MAE SAM LAEP, THAILAND (REUTERS) - Seven people fleeing military air strikes in Myanmar were allowed to cross into a Thai border village on Tuesday (March 30) where they received medical treatment, as Thailand’s prime minister said authorities had asked others who fled to return.
Thailand, which has cordial relations with Myanmar, has denied accusations from activists of pushing back thousands of people trying to flee violence against those opposing a military coup there in February.
A health official in Mae Sam Laep village said the people who arrived by boat across Salween river marking the border were ethnic Karen who opposed Myanmar’s military coup in February.
However, the Thai army was still sending back most of those fleeing Myanmar because it had deemed the situation over the border to be safe, another official in the area, who spoke on condition of anonymity, told Reuters.
On Tuesday, Myanmar villager Kyaw Lar Bri, 48, said he was hit by bomb shrapnel from an air attack on Saturday before fleeing into the jungle and later boarding a boat to cross the river to Mae Sam Laep along with six other wounded people.
"It is still not safe and villagers do not dare to return to the villages," he said.
Another woman who was receiving treatment in Thailand appeared to have scarring and blisters on her face.
Activists on Monday accused Thailand of pushing thousands of would-be refugees back into Myanmar, releasing video published by Reuters of people boarding boats on a riverbank under the watch of Thai soldiers.
Thai Prime Minister Prayuth Chan-o-cha on Tuesday downplayed the situation at the border.
"Some villagers arrived and we asked what problems there were and they said they weren’t (any) – then can you go back first?
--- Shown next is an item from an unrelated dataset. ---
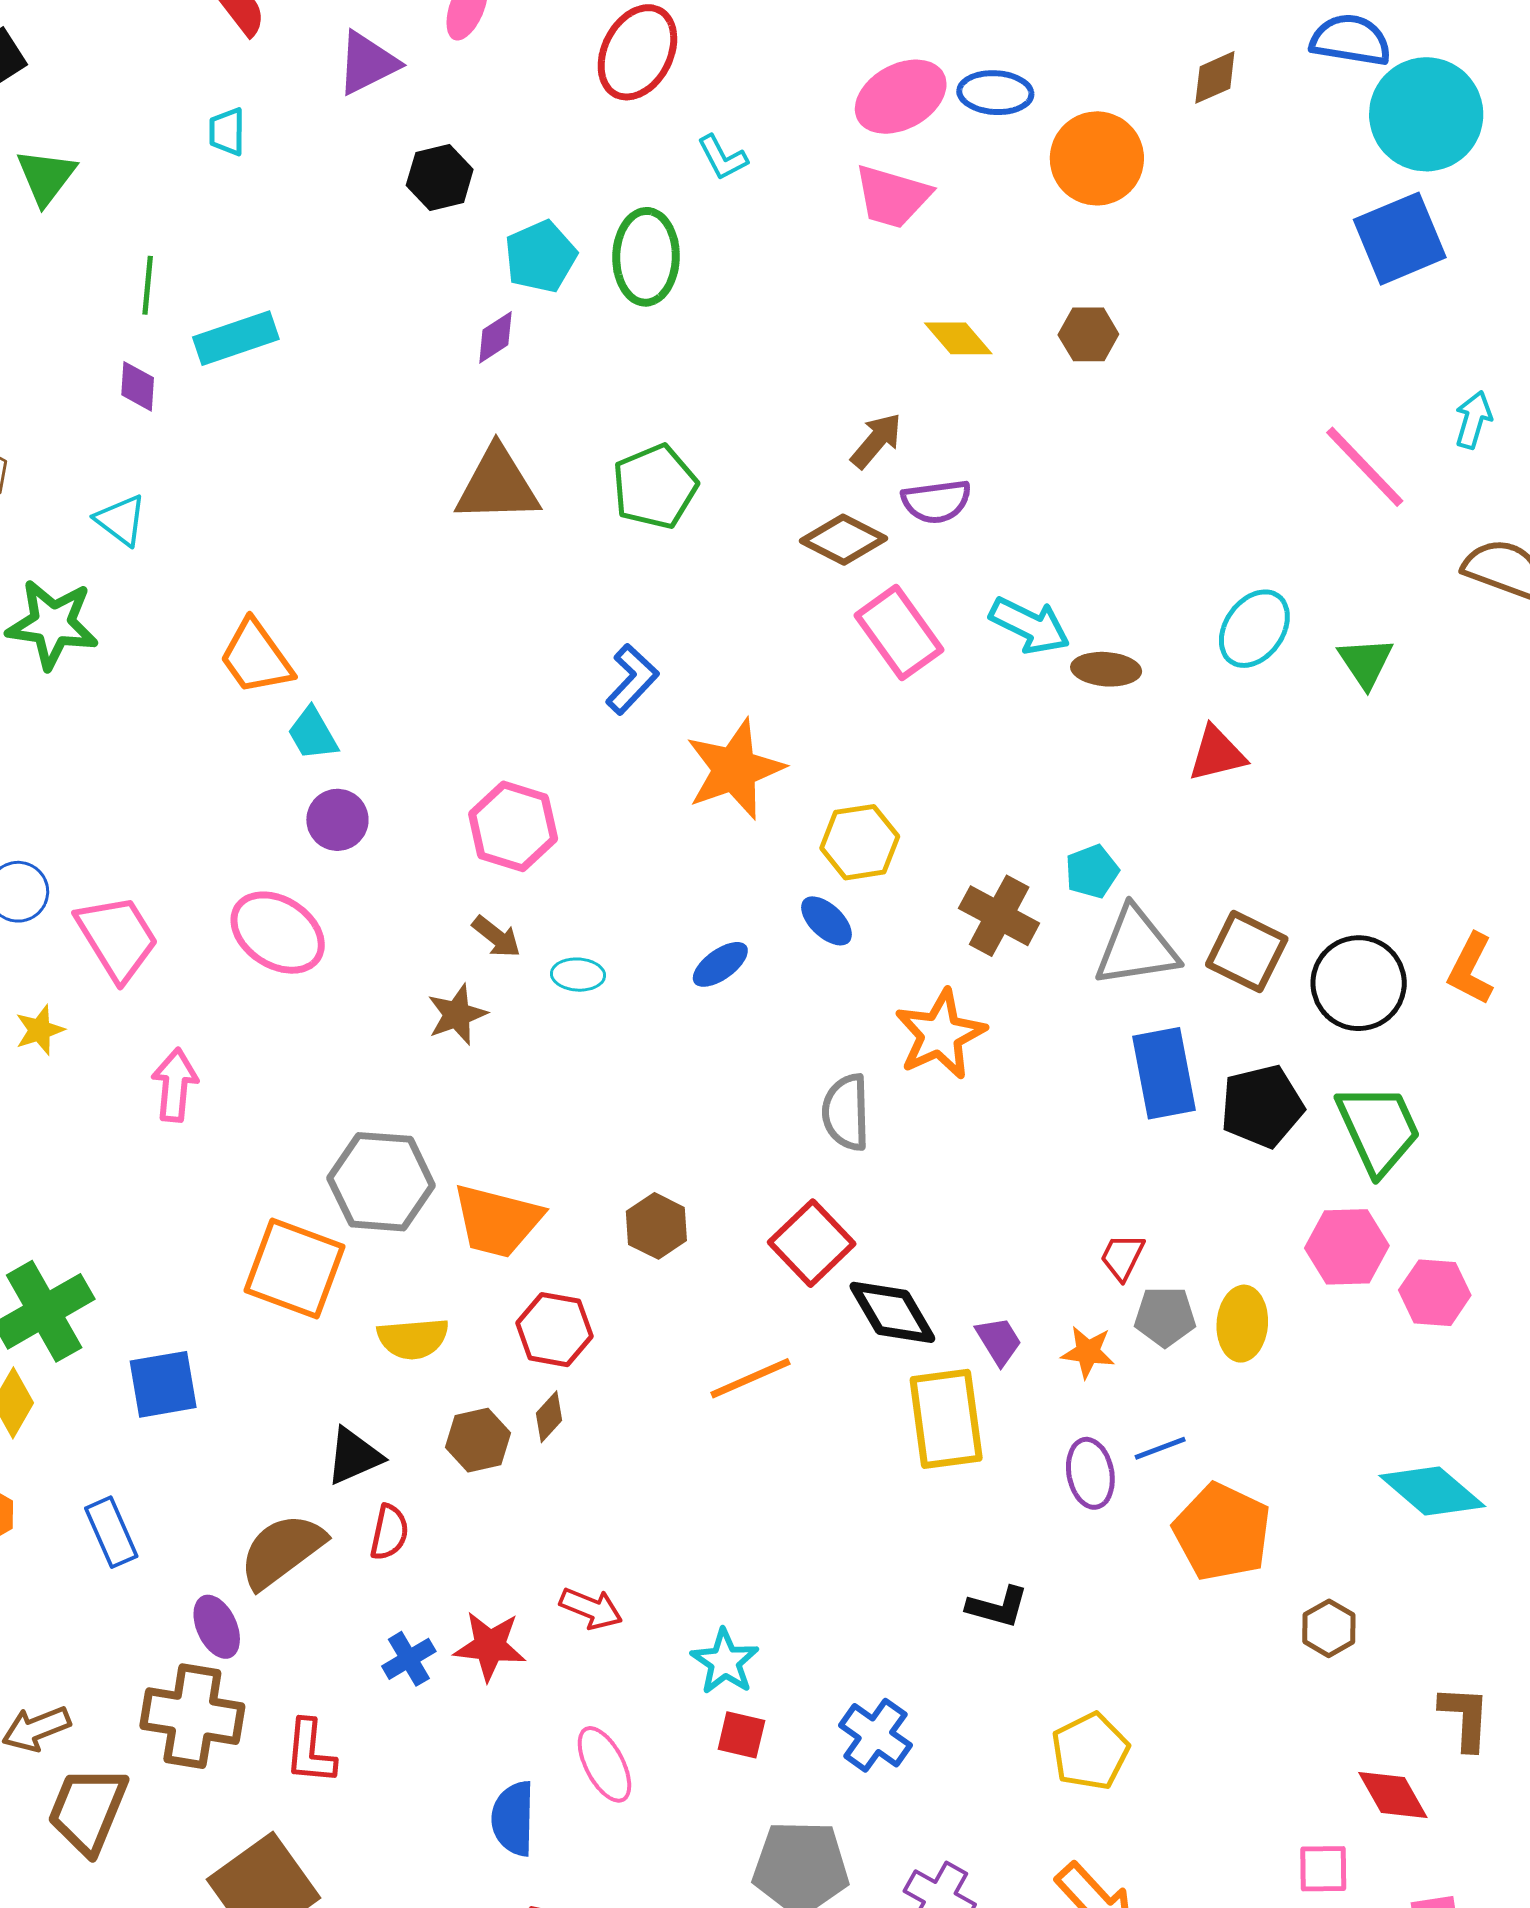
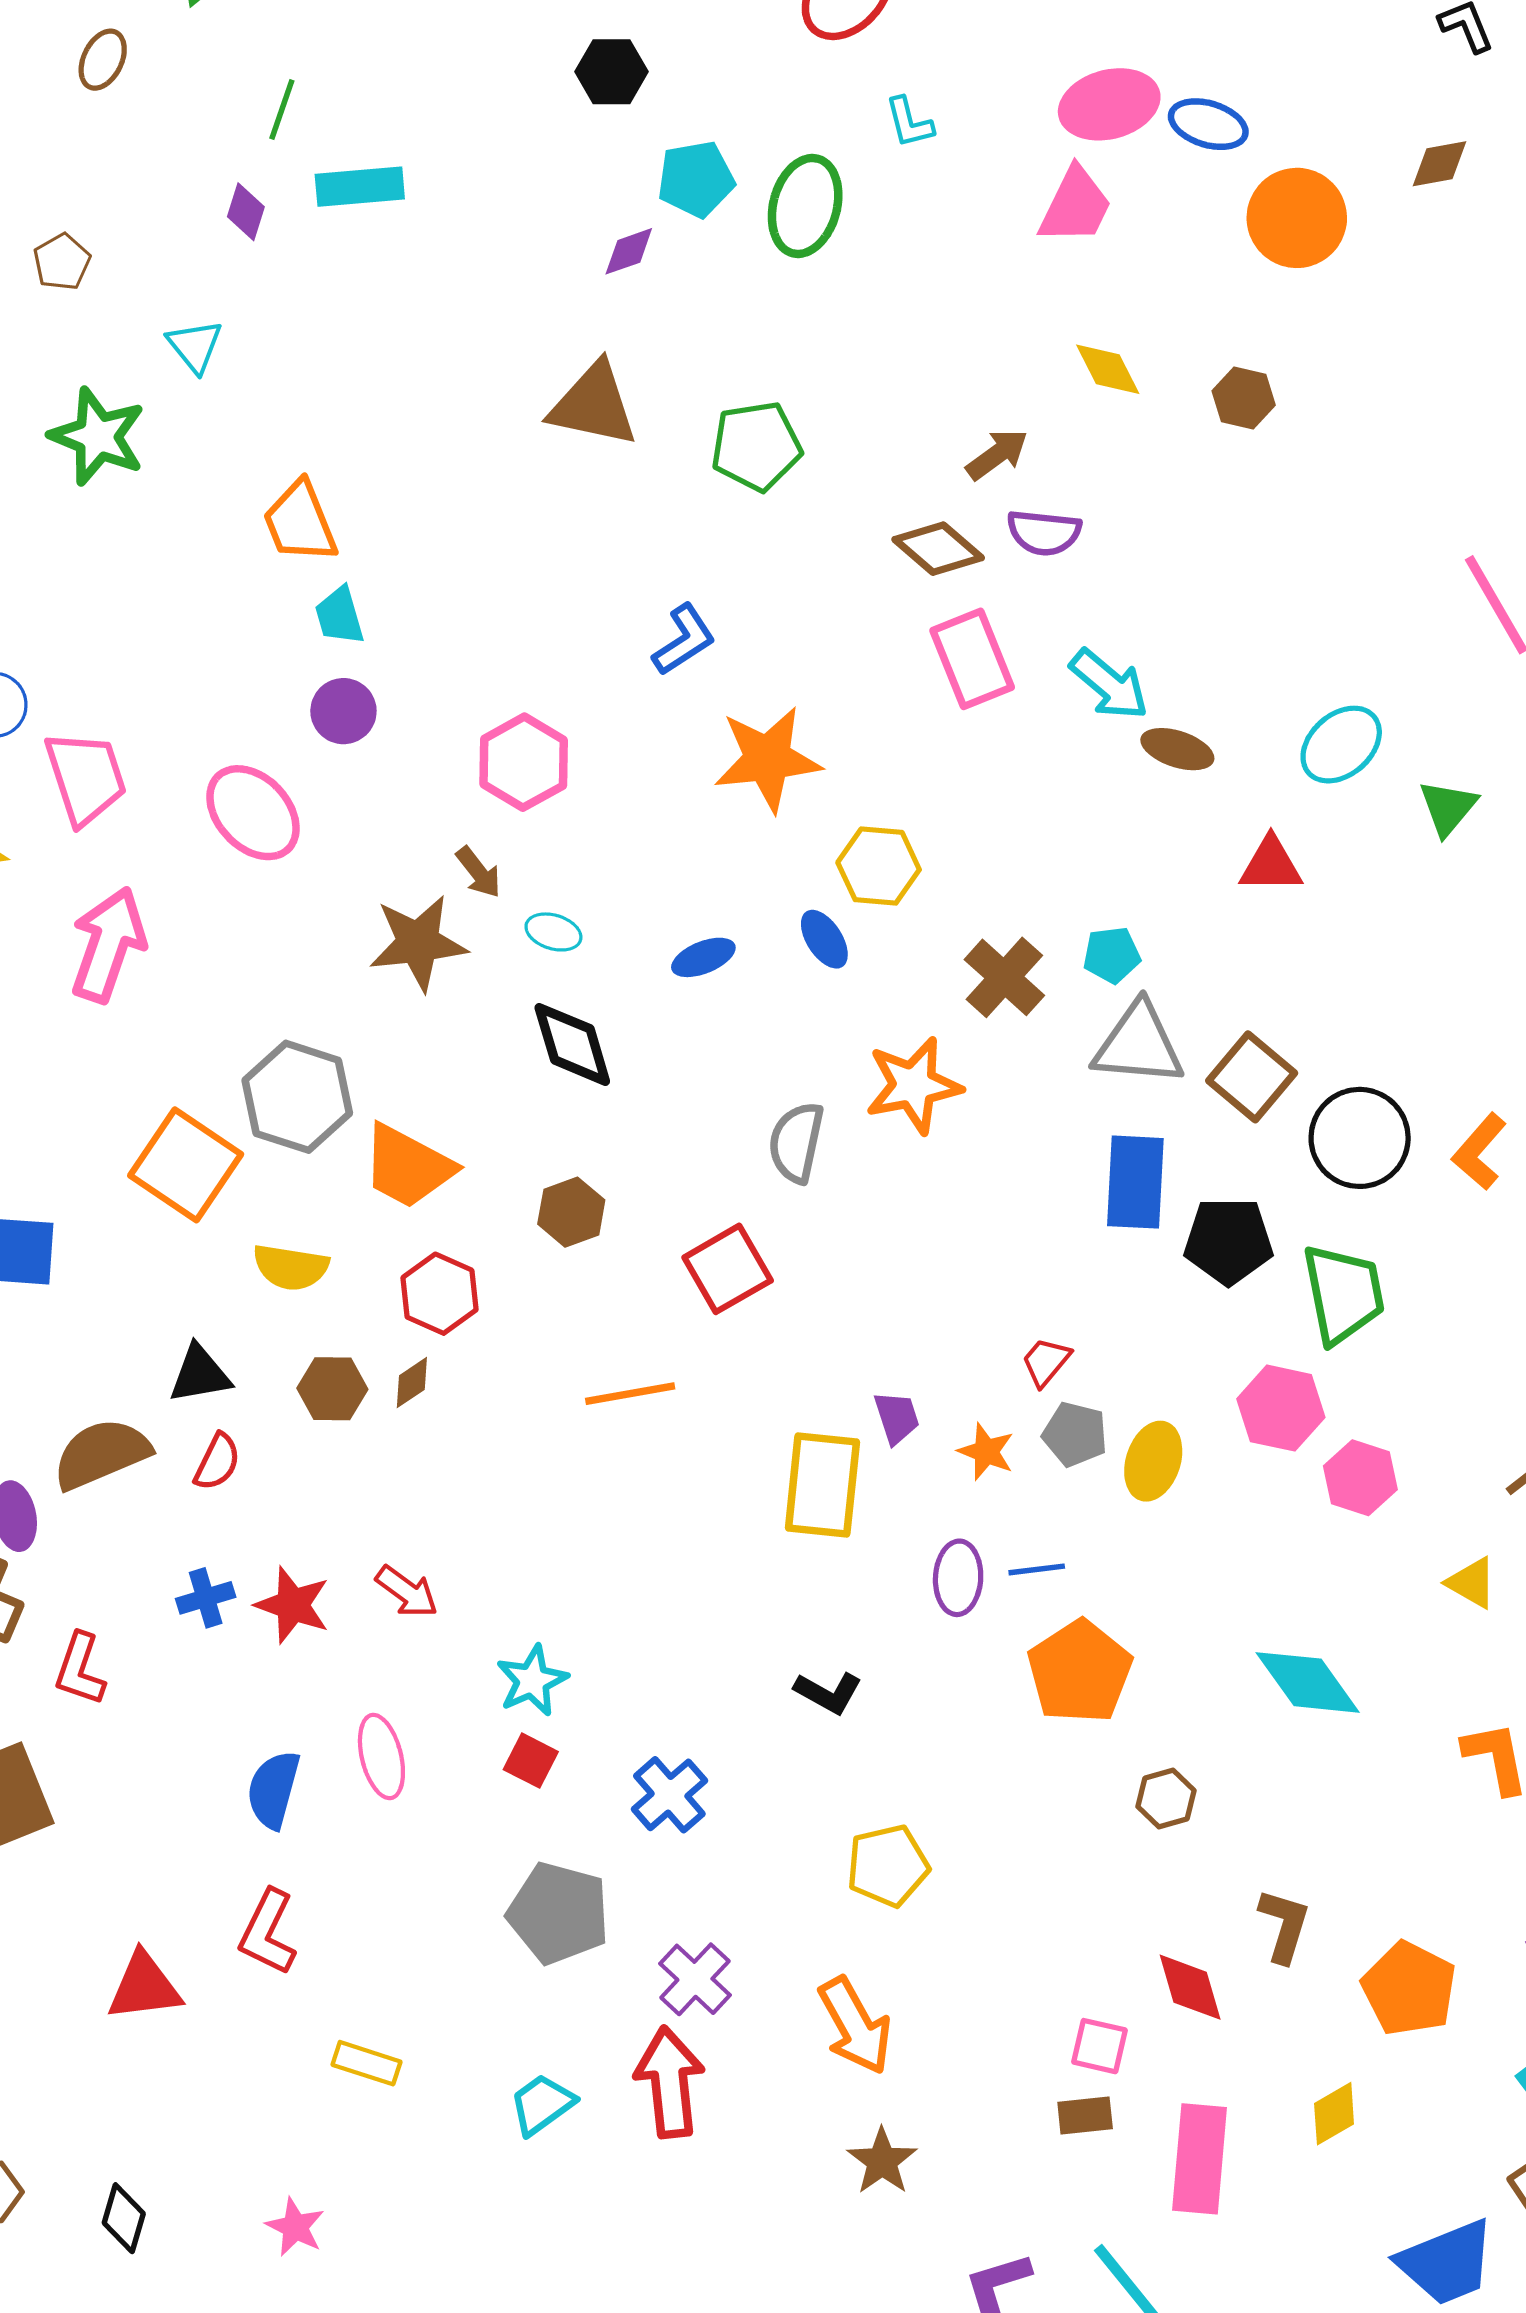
pink trapezoid: (892, 196) -> (1075, 206), turned -94
brown star: (457, 1015) -> (418, 943), size x1.5
pink arrow: (175, 1085) -> (108, 945), size x1.5
black diamond: (892, 1312) -> (572, 1044), moved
We didn’t point guns in their faces, we even shook hands and wished each other well. That’s humanitarian," Mr Prayuth said.
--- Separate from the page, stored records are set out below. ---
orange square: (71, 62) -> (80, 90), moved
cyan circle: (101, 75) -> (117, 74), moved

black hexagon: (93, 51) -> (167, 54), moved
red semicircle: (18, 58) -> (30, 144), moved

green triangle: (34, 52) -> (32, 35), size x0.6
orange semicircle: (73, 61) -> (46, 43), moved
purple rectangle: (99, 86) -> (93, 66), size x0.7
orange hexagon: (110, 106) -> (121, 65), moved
"If there is real suffering, we can’t deny them. We are not making an announcement welcoming them – that’s not it," he said.
When asked by reporters about refugees being sent back involuntarily, the governor of Mae Hong Son, the border province involved, said: "In principle, the army has said it is voluntary".
Of the 2,000 that entered Thailand, many had already returned, Mr Sithichai Jindaluang said, and the remaining few would return over the next few days.
Seven refugees were being treated in hospital, he added.
If the situation escalates, the province will set up an ad-hoc centre to coordinate government support for refugees.
Thai Foreign Minister Don Pramudwinai said his country had asked Myanmar’s new military rulers to reduce the level of violence.
Security forces on Saturday killed at least 141 people opposing the coup. Heavy clashes erupted on the weekend near the Thai border between the army and fighters from Myanmar’s oldest ethnic minority force, the Karen National Union (KNU), which has also denounced the coup.
The KNU was warning of further attacks, saying it had intelligence that its headquarters at Laywah, where people fleeing central areas are believed to be sheltering, would be bombed.
A source from the group said fighter jets had been flying over the area on Tuesday.
People from Myanmar have also being trying to cross into India, where a border state withdrew an order to refuse food and shelter to people from Myanmar fleeing bloodshed, according to two officials, after the measure drew fierce public criticism.